I am trying to do a check on my database table.
It checks if, for a provided username, there exists an email address or password. In the event that either of them are present in the database for the provided username, the user is shown an error message and records are not altered.
Problem: However, for some reason my check only works if both, the password and email is present for the record (it does not display the error message if the email address is empty but password is not). Below is my code:
require ('core/dbcon.php');
$user = mysqli_real_escape_string($con, $_GET['user']);
$acc_status = mysqli_real_escape_string($con, $_GET['status']);
if(empty($_POST['form']) === false){
$usr_email = mysqli_real_escape_string($con, $_POST['email']);
$pwd = mysqli_real_escape_string($con, $_POST['password']);
$rpwd = mysqli_real_escape_string($con, $_POST['rpwd']);
$qry = mysqli_query($con, "SELECT * FROM users WHERE email='$usr_email'") or die(mysqli_error($con));
$usr_details = mysqli_fetch_assoc($qry);
if(empty($usr_details['email'])=== true && empty($usr_details['password'])=== true){
if(mysqli_num_rows($qry) == 0){
if($pwd && $rpwd && $usr_email){
if($pwd === $rpwd){
$pwd = md5($pwd);
$query = mysqli_query($con, "SELECT * FROM users WHERE username='$user' AND email='$usr_email'") or die(mysqli_error($con));
if (mysqli_num_rows($query)== 1){
//update database table
}else{
$errors[] = 'Error!
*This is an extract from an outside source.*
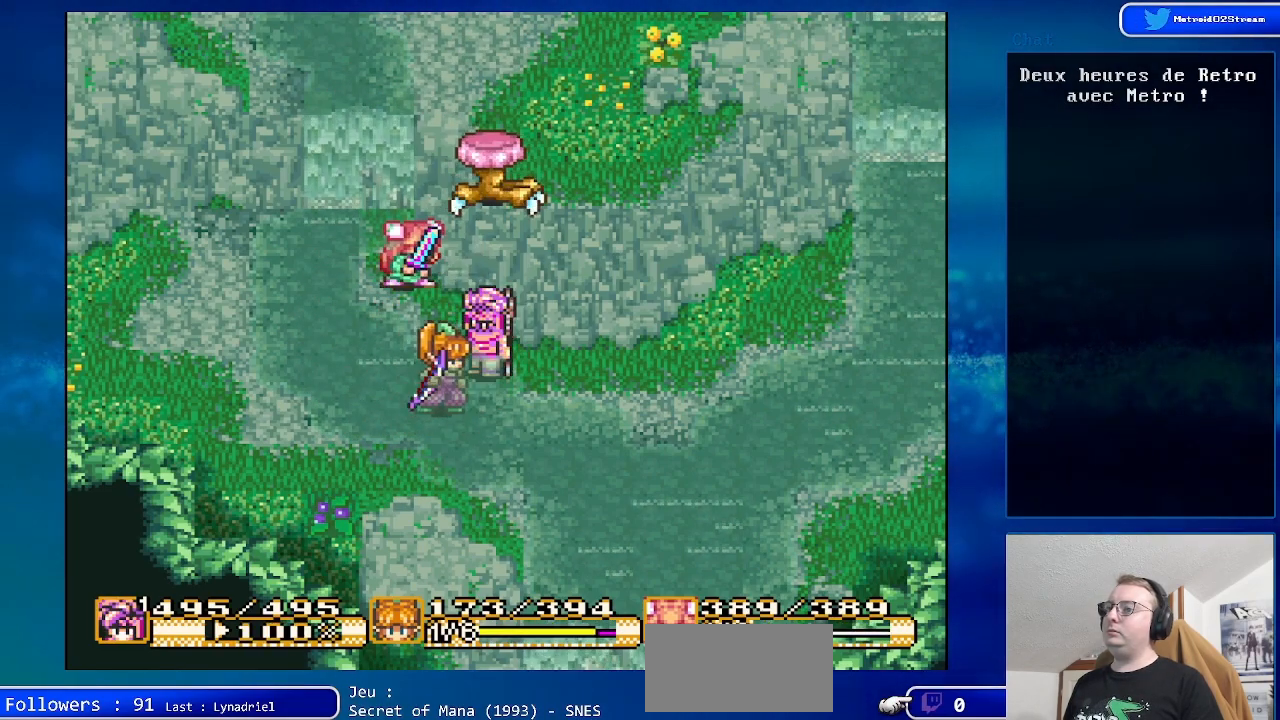
{"buttons": [], "events": []}
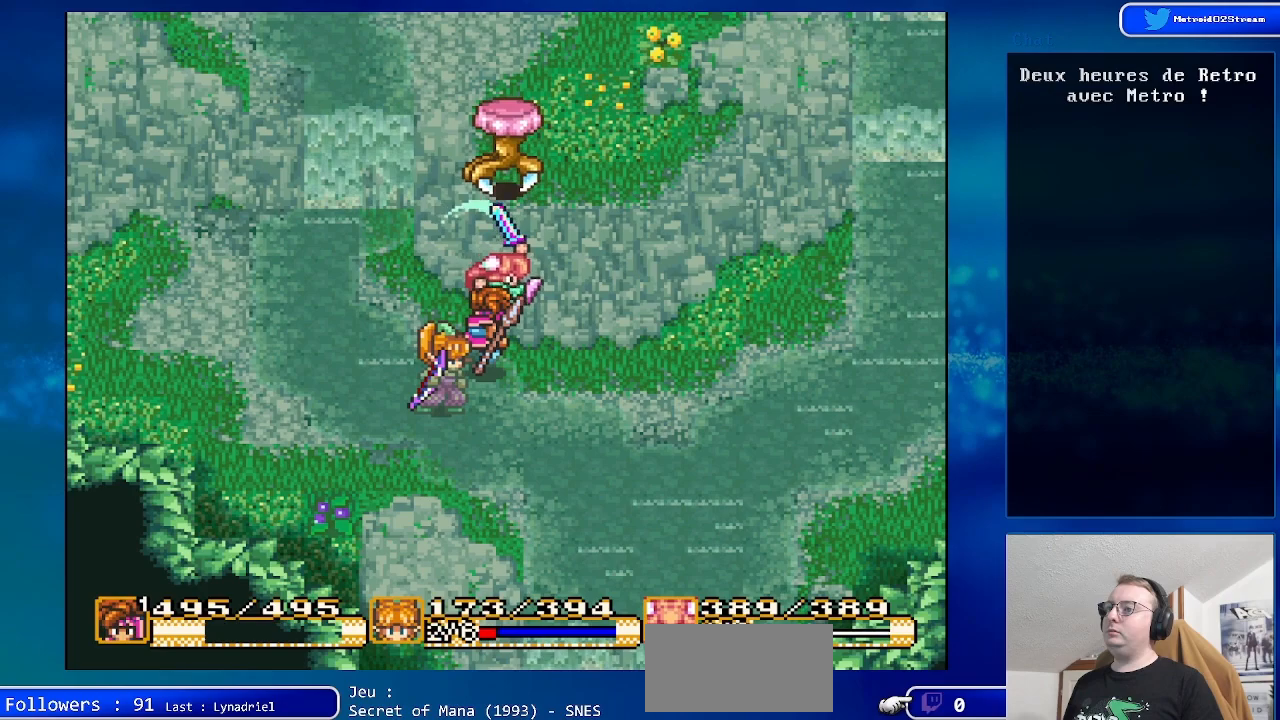
{"buttons": [], "events": [[367, "DPAD_UP", "down"], [433, "DPAD_UP", "up"]]}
Your details were not added to the system due to a technical error. Please contact the Admin.';
}
}else{
$errors[] = 'Please make sure that the password entered in both fields are the same.';
}
}else{
$errors[] = 'Please complete all fields marked with a red asterisk';
}
}else{
$errors[] = 'Error! <b>'.$usr_email.'</b> already existis in our system.';
}
}else{
$errors[] = 'Error! It looks like the username you have entered has been assigned an email address and password already.';
}
}
I have a record with username 'testuser', email 'test@email.com', and password 'password'. My check works fine as it stands, it displays the error "Error! It looks like the username you have entered has been assigned an email address and password already." However, when I delete the email address form the database it somehow assumes the following conditions have been met: if(empty($usr_details['email'])=== true && empty($usr_details['password'])=== true){ when empty($usr_details['password'])===false.
I have tried changing the logical operator from && to || but I get the same issue (as OR should accept one empty and one non-empty variable in the first place). Your assistance will be greatly appreciated.